Additionally, declining oil revenues will impact construction spending, particularly publicly funded financial civil projects and heavy construction related to oil and gas activities.

The department expects employment in the heavy and civil construction sector to fall by 15.7 percent between 2014 and 2024, even as overall employment in all the construction-related fields increases slightly. Employment in oil and gas pipeline construction is expected to face an even greater decline, falling by 38.9 percent over the forecast period.

Prices and jobs

Those stark projections suggest that the impact of the current crash could ripple through the oil and gas industry even after oil prices recover and industrial activities ramp up.

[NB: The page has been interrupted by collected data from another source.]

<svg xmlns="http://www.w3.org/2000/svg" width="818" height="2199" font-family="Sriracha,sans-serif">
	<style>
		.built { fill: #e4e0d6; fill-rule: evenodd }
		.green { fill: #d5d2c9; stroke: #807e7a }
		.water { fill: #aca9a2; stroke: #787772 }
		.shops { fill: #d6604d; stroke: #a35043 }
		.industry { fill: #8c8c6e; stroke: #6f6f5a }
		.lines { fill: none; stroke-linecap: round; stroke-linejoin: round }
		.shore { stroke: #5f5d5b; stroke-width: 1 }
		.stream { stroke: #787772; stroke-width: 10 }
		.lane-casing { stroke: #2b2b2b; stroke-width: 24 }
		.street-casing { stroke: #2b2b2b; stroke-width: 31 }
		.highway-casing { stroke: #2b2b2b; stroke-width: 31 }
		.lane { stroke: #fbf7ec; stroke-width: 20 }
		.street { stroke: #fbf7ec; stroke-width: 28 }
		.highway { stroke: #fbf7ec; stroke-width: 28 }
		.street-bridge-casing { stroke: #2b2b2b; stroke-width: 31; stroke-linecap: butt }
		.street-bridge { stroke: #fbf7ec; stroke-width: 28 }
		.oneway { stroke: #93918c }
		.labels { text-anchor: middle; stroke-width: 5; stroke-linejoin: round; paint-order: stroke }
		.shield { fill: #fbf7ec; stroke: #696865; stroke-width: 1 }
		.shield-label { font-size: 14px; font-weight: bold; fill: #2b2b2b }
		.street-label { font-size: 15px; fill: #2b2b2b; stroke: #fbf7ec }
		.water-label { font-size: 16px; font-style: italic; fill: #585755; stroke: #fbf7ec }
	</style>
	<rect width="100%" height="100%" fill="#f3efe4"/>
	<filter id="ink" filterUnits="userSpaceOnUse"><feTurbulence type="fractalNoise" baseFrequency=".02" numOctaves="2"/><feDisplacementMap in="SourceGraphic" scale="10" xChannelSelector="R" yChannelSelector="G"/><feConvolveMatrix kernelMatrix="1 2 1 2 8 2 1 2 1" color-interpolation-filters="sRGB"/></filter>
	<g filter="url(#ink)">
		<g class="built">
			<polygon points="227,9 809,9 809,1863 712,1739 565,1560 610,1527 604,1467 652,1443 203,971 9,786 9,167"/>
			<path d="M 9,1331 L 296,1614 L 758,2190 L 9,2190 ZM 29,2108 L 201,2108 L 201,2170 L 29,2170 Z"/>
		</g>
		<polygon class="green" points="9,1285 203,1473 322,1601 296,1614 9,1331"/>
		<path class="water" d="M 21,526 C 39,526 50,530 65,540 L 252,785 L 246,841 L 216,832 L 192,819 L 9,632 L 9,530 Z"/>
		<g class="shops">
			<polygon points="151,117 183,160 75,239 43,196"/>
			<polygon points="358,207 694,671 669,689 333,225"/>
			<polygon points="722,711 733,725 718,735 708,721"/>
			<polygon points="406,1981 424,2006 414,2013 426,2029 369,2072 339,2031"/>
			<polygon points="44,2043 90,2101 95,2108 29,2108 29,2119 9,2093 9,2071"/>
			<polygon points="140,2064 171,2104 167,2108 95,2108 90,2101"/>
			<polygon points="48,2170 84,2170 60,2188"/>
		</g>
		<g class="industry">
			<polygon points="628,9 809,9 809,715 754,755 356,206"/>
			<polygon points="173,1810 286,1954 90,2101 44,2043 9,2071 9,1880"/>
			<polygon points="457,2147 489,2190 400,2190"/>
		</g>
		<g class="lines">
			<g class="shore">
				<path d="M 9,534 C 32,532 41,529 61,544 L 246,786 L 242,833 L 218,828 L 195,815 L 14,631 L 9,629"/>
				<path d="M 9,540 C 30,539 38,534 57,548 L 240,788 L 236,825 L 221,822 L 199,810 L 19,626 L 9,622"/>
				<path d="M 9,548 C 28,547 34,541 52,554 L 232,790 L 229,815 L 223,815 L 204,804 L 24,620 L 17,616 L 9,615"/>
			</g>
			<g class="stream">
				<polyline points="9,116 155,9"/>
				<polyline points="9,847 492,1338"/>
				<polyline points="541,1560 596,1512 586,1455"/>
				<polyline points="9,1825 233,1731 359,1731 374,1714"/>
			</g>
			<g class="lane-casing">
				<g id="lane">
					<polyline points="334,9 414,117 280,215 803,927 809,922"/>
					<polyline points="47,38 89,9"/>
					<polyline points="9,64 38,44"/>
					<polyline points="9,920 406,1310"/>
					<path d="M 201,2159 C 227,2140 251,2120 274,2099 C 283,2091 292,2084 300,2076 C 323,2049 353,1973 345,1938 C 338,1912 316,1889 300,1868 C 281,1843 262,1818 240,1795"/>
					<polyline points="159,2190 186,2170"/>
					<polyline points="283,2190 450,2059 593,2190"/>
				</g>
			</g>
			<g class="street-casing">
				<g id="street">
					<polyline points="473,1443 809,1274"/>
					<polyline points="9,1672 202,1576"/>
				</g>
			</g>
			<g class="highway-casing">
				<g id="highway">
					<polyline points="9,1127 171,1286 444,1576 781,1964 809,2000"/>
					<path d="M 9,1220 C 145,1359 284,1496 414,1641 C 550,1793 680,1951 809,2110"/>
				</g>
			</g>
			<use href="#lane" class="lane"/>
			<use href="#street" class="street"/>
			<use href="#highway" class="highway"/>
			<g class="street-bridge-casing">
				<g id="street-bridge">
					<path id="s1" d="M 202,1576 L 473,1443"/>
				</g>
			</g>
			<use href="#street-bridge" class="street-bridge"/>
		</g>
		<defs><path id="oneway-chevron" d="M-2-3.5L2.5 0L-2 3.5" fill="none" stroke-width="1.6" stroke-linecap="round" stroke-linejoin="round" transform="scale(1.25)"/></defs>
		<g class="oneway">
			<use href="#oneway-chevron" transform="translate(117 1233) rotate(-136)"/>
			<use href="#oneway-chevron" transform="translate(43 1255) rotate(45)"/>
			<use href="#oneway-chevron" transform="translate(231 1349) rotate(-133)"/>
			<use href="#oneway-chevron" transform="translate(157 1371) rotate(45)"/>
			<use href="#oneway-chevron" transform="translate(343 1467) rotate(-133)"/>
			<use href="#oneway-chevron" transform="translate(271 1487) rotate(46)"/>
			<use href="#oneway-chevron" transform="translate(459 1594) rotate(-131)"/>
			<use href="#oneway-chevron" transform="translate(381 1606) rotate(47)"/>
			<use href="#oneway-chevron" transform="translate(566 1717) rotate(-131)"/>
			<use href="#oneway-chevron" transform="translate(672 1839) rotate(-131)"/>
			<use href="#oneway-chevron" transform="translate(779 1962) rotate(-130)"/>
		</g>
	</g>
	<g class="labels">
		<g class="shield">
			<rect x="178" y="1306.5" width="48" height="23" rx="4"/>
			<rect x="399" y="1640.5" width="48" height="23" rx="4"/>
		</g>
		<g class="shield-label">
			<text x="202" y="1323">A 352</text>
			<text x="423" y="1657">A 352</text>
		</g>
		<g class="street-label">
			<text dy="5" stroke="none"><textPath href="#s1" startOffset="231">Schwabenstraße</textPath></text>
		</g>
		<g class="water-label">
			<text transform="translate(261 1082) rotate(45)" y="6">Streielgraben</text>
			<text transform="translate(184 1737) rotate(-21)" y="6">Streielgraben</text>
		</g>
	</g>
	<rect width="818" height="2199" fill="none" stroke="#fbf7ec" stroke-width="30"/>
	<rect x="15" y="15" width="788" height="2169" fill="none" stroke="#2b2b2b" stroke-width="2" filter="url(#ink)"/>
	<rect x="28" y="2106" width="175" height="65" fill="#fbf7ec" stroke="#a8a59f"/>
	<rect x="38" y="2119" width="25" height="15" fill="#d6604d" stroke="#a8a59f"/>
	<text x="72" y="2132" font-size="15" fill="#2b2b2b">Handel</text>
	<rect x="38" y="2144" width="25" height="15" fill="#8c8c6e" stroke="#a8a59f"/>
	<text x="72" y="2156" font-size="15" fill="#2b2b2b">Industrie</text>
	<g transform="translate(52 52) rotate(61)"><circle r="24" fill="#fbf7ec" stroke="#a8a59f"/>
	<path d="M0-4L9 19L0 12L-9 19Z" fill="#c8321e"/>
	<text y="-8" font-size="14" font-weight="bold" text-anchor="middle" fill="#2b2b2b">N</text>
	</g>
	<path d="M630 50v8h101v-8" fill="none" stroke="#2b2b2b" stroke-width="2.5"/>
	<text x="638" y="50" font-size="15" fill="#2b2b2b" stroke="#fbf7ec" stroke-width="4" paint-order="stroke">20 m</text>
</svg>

One reason for that is the steepness of the decline. Aside from a dip after the financial crisis in late 2008, oil prices were steadily rising for more than a decade before the crash.

“This round of projections comes on the heels of the oil and gas industry’s highest employment since the early 1990s, and the drop in oil prices is quickly eroding that peak,” Mertz wrote in the article. “Prices are expected to rebound somewhat, but we expect the effects of short-run declines to last well into the projections period.”

The current projection reinforces the theory that oil prices influence oil industry employment more than any other single factor. For example, Alaska oil industry employment increased from about 8,500 in 1988 to about 12,600 in 2008 - a time period when oil production declined 70 percent and oil prices increased near fivefold. And during those two decades, oil prices and employment moved nearly in lockstep.

Between the aging big fields and a range of smaller fields, the Alaska oil industry currently requires more people across more professions to produce less oil.

While the current forecast is dour, it is hardly fate, Mertz noted. Just as an unexpected crash in commodity prices upended the last forecast, he wrote, a future project such as a North Slope gas pipeline could make the current forecast irrelevant. With two big North Slope discoveries in recent years - by Armstrong Energy Inc. and Caelus Natural Resources Alaska Inc. - perhaps a bump in prices would result in a bump in employment.